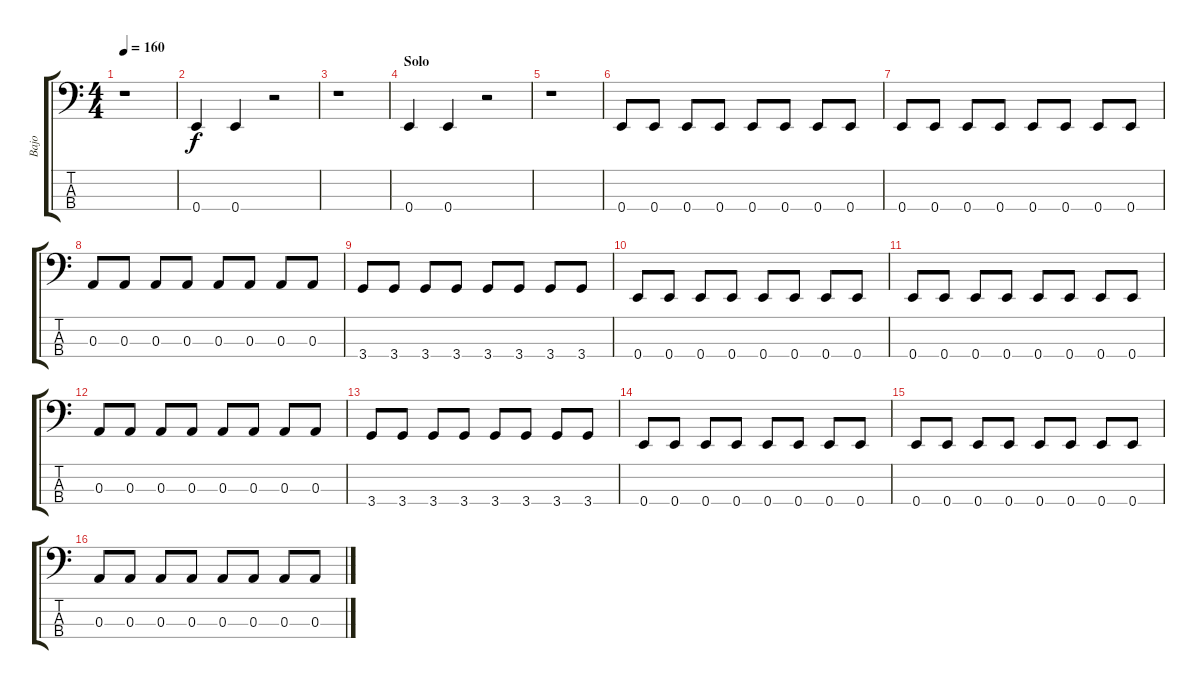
\track ("Bajo" "Bajo") {instrument electricbassfinger}
\staff {score tabs}
\tuning (G2 D2 A1 E1) {hide}
\ts (4 4)
\tempo 160
\clef f4
\ks c
r.1{dy f} |
0.4.4 0.4.4 r.2 |
r.1 |
\section ("" "Solo")
0.4.4 0.4.4 r.2 |
r.1 |
0.4.8 0.4.8 0.4.8 0.4.8 0.4.8 0.4.8 0.4.8 0.4.8 |
0.4.8 0.4.8 0.4.8 0.4.8 0.4.8 0.4.8 0.4.8 0.4.8 |
0.3.8 0.3.8 0.3.8 0.3.8 0.3.8 0.3.8 0.3.8 0.3.8 |
3.4.8 3.4.8 3.4.8 3.4.8 3.4.8 3.4.8 3.4.8 3.4.8 |
0.4.8 0.4.8 0.4.8 0.4.8 0.4.8 0.4.8 0.4.8 0.4.8 |
0.4.8 0.4.8 0.4.8 0.4.8 0.4.8 0.4.8 0.4.8 0.4.8 |
0.3.8 0.3.8 0.3.8 0.3.8 0.3.8 0.3.8 0.3.8 0.3.8 |
3.4.8 3.4.8 3.4.8 3.4.8 3.4.8 3.4.8 3.4.8 3.4.8 |
0.4.8 0.4.8 0.4.8 0.4.8 0.4.8 0.4.8 0.4.8 0.4.8 |
0.4.8 0.4.8 0.4.8 0.4.8 0.4.8 0.4.8 0.4.8 0.4.8 |
0.3.8 0.3.8 0.3.8 0.3.8 0.3.8 0.3.8 0.3.8 0.3.8
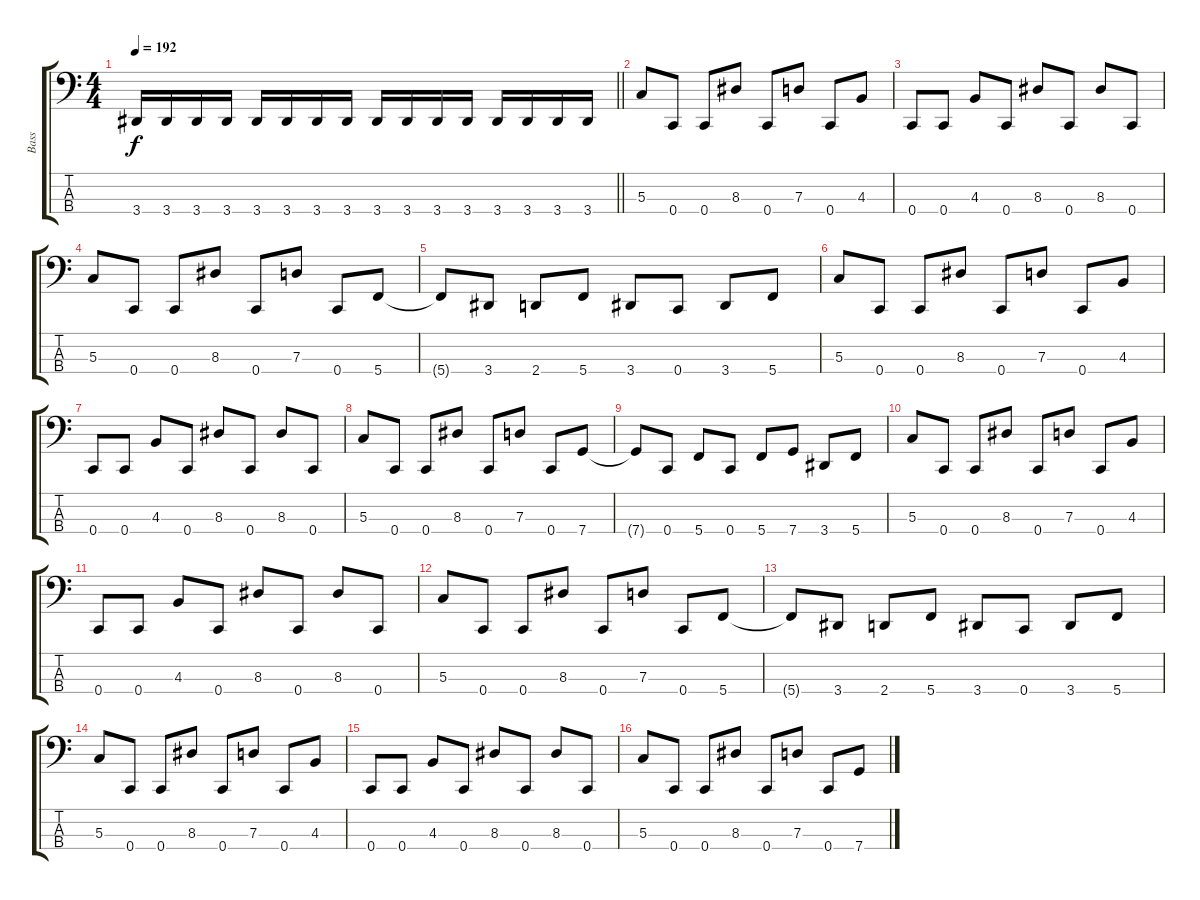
\track ("Bass" "Bass") {instrument electricbassfinger}
\staff {score tabs}
\tuning (F2 C2 G1 C1) {hide}
\ts (4 4)
\tempo 192
\clef f4
\barLineRight lightlight
\ks c
3.4.16{dy f} 3.4.16 3.4.16 3.4.16 3.4.16 3.4.16 3.4.16 3.4.16 3.4.16 3.4.16 3.4.16 3.4.16 3.4.16 3.4.16 3.4.16 3.4.16 |
\section ("" "")
5.3.8 0.4.8 0.4.8 8.3.8 0.4.8 7.3.8 0.4.8 4.3.8 |
0.4.8 0.4.8 4.3.8 0.4.8 8.3.8 0.4.8 8.3.8 0.4.8 |
5.3.8 0.4.8 0.4.8 8.3.8 0.4.8 7.3.8 0.4.8 5.4.8 |
5.4{t}.8 3.4.8 2.4.8 5.4.8 3.4.8 0.4.8 3.4.8 5.4.8 |
5.3.8 0.4.8 0.4.8 8.3.8 0.4.8 7.3.8 0.4.8 4.3.8 |
0.4.8 0.4.8 4.3.8 0.4.8 8.3.8 0.4.8 8.3.8 0.4.8 |
5.3.8 0.4.8 0.4.8 8.3.8 0.4.8 7.3.8 0.4.8 7.4.8 |
7.4{t}.8 0.4.8 5.4.8 0.4.8 5.4.8 7.4.8 3.4.8 5.4.8 |
5.3.8 0.4.8 0.4.8 8.3.8 0.4.8 7.3.8 0.4.8 4.3.8 |
0.4.8 0.4.8 4.3.8 0.4.8 8.3.8 0.4.8 8.3.8 0.4.8 |
5.3.8 0.4.8 0.4.8 8.3.8 0.4.8 7.3.8 0.4.8 5.4.8 |
5.4{t}.8 3.4.8 2.4.8 5.4.8 3.4.8 0.4.8 3.4.8 5.4.8 |
5.3.8 0.4.8 0.4.8 8.3.8 0.4.8 7.3.8 0.4.8 4.3.8 |
0.4.8 0.4.8 4.3.8 0.4.8 8.3.8 0.4.8 8.3.8 0.4.8 |
5.3.8 0.4.8 0.4.8 8.3.8 0.4.8 7.3.8 0.4.8 7.4.8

·····

* WHAT IS NEEDED:
Report every line of the listing above that contains the string "electricbassfinger", reproducing each such line in full.

* FINAL ANSWER:
\track ("Bajo" "Bajo") {instrument electricbassfinger}
\track ("Bass" "Bass") {instrument electricbassfinger}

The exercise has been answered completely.